Speaking of train wrecks, over the past five years or so I have been following global politics a little more closely than I had in my more youthful years, as you may have noticed occasionally from my commentary. Most recently I have watched the Greeks and our other European friends play their own versions of Angry Birds in the form of street riots, which, for my generation, are reminiscent of our own riots back in the 60s when America was struggling to transition its citizens of color into the mainstream of society. Back in 2008 we all watched in terror as our nation was brought to its knees by a devastating financial crisis. And then, of course, our history books tell us how our forebears had to endure a brutal civil war and the truly Great Depression of the 1930s. These were all remarkable transitions, of course. And now, as the world turns, I think every adult citizen in this country who is paying even the slightest bit of attention has a sense that America may be on the cusp of yet another sea change.

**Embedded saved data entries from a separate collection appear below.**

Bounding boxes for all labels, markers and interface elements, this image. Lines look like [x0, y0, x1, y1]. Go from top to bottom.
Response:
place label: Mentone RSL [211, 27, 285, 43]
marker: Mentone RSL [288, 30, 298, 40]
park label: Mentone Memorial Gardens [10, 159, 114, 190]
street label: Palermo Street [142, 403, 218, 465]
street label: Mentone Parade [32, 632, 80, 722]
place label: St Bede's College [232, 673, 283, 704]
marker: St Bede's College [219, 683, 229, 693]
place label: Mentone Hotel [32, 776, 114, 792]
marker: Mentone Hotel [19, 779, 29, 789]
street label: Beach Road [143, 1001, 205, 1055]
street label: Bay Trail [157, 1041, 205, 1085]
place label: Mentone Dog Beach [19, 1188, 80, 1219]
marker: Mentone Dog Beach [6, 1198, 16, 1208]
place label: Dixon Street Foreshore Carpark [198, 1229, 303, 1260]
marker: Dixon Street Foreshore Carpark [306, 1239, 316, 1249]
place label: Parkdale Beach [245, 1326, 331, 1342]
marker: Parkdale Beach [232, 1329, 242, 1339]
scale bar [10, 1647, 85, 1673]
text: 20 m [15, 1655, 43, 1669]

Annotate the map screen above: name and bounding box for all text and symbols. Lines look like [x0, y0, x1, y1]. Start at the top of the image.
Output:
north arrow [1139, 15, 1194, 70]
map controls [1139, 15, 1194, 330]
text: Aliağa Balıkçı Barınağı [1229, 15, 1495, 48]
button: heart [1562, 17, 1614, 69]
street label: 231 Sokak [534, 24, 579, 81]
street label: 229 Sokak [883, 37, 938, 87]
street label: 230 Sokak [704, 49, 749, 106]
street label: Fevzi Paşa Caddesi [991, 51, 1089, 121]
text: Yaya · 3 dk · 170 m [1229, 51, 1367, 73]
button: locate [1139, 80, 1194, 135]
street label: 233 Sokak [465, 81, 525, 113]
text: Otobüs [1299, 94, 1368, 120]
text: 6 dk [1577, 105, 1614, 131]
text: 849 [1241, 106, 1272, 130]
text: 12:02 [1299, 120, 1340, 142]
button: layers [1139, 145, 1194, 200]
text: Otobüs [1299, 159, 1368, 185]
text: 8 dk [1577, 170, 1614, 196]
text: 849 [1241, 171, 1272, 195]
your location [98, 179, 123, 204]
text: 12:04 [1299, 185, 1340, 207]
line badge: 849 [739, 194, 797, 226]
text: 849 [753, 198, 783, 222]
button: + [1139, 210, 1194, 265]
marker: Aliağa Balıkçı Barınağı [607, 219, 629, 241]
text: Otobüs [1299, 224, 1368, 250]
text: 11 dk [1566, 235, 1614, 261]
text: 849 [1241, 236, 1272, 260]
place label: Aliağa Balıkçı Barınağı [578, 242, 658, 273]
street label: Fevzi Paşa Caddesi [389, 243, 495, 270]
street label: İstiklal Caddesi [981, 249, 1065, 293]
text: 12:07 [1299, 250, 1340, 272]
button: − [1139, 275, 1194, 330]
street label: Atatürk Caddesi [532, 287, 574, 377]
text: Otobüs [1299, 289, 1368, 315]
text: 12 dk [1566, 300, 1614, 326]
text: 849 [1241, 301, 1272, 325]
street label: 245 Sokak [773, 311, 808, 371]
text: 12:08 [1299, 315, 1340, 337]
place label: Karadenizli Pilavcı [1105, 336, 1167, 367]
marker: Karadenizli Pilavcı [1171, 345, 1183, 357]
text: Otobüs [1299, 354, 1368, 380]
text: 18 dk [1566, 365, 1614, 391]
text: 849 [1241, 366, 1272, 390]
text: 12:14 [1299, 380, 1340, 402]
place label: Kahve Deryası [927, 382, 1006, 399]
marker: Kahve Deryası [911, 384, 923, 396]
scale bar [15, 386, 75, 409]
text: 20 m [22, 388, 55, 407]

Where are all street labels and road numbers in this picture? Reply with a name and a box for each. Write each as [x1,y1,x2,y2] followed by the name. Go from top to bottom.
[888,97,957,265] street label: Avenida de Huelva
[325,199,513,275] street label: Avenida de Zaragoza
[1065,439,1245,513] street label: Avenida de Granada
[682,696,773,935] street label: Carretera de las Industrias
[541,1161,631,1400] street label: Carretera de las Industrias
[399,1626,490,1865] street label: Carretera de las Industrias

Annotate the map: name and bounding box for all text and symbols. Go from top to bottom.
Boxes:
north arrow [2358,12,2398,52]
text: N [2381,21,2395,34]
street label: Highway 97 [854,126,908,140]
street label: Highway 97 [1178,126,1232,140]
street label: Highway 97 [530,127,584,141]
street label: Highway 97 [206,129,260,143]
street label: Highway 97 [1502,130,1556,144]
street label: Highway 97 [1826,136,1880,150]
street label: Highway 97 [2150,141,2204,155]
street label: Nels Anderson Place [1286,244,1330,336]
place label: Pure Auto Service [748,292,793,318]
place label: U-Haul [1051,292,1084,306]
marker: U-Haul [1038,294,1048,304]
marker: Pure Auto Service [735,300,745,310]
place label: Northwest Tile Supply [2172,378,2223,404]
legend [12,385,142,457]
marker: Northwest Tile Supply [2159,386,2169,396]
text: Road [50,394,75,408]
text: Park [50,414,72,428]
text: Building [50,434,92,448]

Not to be a “Chicken Little,” I bow to the optimists who cite the Greeks’ ability to once again push their painful and inevitable decision-making into the future, hoping, perhaps, for an economic miracle in the meantime. And while entertaining miracles, perhaps we can take the Mullahs in Iran at their word when they tell the world that they really have no intention of developing a weaponized nuclear device, even as they seem to continue to stall for time in order to do just that. And, okay, there have been signs of improvement in our economy, too, over the past few months, not to mention the fizzling out of the occupy-one-place-or-another fad. So, is this the proverbial “light at the end of the tunnel” we see ahead of us?
Well, I don’t know about you, but I’m heading for the bar car—it’s back by the caboose.